[Activity] I'd like the records transcribed exactly, leaving the images out.

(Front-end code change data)
::::::

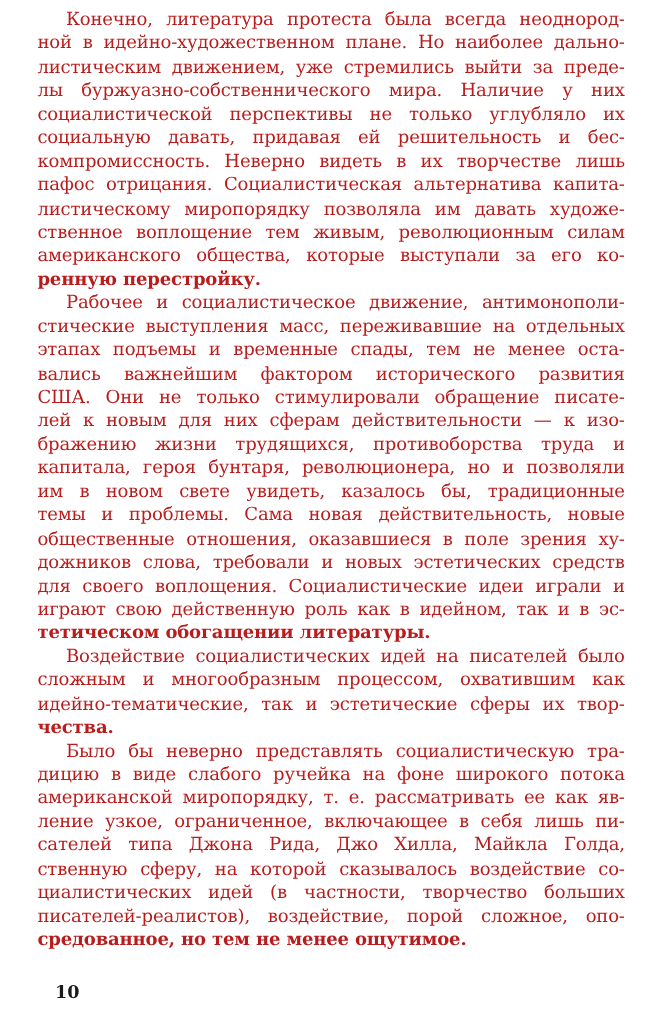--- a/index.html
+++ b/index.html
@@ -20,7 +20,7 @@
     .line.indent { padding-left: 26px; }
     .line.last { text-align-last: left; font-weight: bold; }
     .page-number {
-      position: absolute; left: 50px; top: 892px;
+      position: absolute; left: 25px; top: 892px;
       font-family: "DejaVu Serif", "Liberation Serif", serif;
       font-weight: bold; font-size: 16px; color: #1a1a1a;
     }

::::::

[Answer to this problem]
--- a/index.html
+++ b/index.html
@@ -20,7 +20,7 @@
     .line.indent { padding-left: 26px; }
     .line.last { text-align-last: left; font-weight: bold; }
     .page-number {
-      position: absolute; left: 50px; top: 892px;
+      position: absolute; left: 25px; top: 892px;
       font-family: "DejaVu Serif", "Liberation Serif", serif;
       font-weight: bold; font-size: 16px; color: #1a1a1a;
     }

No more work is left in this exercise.